---------- Source passage

If you are holding the device in your hand and using it to communicate then you are breaking the law. If they dont do you for the using the device they can do you for driving with out due care etc, however that must be done at the point of issuing the fixed penalty/summons. They cant do you first for using device then have a second bite of cherry for due care.

If you deny using the device as a communication device I.e making calls or text, at the time of stop they can request data that can prove or disprove your account.


----------



## andy__d (Jun 27, 2018)

so If the car is Parked (legally) with the hand brake on and in neutral you can Still get done? even tho the car is Clearly (and safely ) parked in a legal manner?


----------



## The Cueball (Feb 8, 2007)

From the RAC site:

Can I use my phone while driving if I'm not moving?

Contrary to what many drivers seem to think, the law still applies when your vehicle is stopped at lights or in heavy traffic. If your engine is running, your phone should be nowhere near your hands. This is still the case if the engine stops automatically to save fuel (called 'start-stop technology').

https://www.rac.co.uk/drive/advice/legal/mobile-phone-laws/


----------



## grunty-motor (Aug 11, 2016)

And i have heard that if you are over the drink limit and in the car with the keys (car not running) you can get done as well.


----------



## fatdazza (Dec 29, 2010)

grunty-motor said:


> And i have heard that if you are over the drink limit and in the car with the keys (car not running) you can get done as well.


The offence you can be charged with is "drunk in charge of a motor vehicle"


----------



## Soul boy 68 (Sep 8, 2013)

Simple solution, just switch off your phone before entering your car and put the phone in the cars glove box or the cars boot.


----------



## vsideboy (Sep 1, 2006)

andy__d said:


> so If the car is Parked (legally) with the hand brake on and in neutral you can Still get done? even tho the car is Clearly (and safely ) parked in a legal manner?

--------------------

Stated exercise – Rewrite everything in the phone-law thread from "## Soul boy" down to "the cars boot.", replacing "glove box" with "door pocket".

---------- Provided data

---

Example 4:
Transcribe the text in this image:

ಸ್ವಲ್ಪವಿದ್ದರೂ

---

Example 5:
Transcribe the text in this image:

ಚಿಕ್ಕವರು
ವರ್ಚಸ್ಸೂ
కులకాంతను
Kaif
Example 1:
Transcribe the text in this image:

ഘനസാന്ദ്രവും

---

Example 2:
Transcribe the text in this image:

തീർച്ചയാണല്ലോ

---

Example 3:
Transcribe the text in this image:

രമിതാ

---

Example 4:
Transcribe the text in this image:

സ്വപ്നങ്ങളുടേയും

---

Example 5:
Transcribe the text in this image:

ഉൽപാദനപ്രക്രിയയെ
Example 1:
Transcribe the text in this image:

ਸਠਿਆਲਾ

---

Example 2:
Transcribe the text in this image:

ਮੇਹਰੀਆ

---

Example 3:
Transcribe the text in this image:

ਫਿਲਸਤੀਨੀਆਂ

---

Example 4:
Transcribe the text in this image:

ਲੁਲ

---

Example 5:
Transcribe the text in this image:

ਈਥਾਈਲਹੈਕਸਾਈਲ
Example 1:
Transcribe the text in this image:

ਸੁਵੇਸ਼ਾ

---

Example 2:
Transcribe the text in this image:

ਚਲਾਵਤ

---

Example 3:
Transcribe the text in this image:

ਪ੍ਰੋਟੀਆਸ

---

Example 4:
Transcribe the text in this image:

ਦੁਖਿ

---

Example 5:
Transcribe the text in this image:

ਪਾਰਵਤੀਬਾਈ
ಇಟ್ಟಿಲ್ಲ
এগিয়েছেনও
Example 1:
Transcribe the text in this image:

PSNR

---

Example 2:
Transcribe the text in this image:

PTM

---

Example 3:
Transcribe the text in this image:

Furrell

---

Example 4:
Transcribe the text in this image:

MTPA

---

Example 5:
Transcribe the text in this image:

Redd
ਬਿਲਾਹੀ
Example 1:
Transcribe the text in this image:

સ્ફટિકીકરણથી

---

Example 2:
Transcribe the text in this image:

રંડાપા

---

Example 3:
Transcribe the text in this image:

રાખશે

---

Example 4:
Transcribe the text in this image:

--------------------

Correct response –
## Soul boy 68 (Sep 8, 2013)

Simple solution, just switch off your phone before entering your car and put the phone in the cars door pocket or the cars boot.